Both benchmark suites share identical configuration constants to ensure a fair comparison:

ConstantValueApplies to
SYNC_OPS1,000,000Tier 1
CHANNEL_OPS100,000Tier 2
ASYNC_OPS10,000Tier 3
ITERATIONS10All tiers
WARMUP5All tiers
NUM_WORKERS4Tier 3
MPMC_BUFFER1,024MPMC benchmark
CONTENDED_MUTEX_TASKS4Contended mutex
CONTENDED_SEM_TASKS8Contended semaphore
CONTENDED_SEM_PERMITS2Contended semaphore

Both sides use the same statistical methodology: median of 10 iterations after 5 warmup iterations discarded.

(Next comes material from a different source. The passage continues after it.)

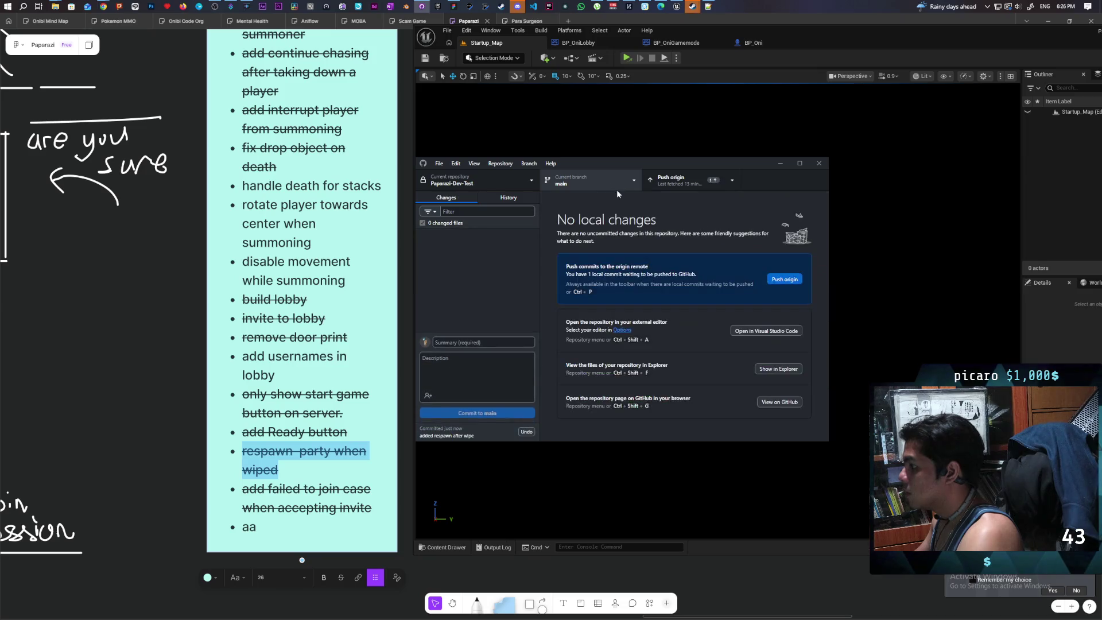
key(ctrl+p)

Both sides track heap allocations:

  • Volt: CountingAllocator wrapping GeneralPurposeAllocator, using atomics for thread safety.
  • Tokio: Custom GlobalAlloc wrapper around System, using AtomicUsize counters.

This allows comparing not just speed but memory efficiency (bytes per operation).

Tier 1 (Sync fast path): Both sides call try_lock/try_acquire — the synchronous, non-blocking API. No runtime overhead. This isolates the raw cost of the data structure: CAS operations, atomic fences, and memory barriers.

Tier 2 (Channel fast path): Both sides call try_send/try_recv — synchronous buffer operations. No scheduling or waking. This isolates the channel’s ring buffer implementation.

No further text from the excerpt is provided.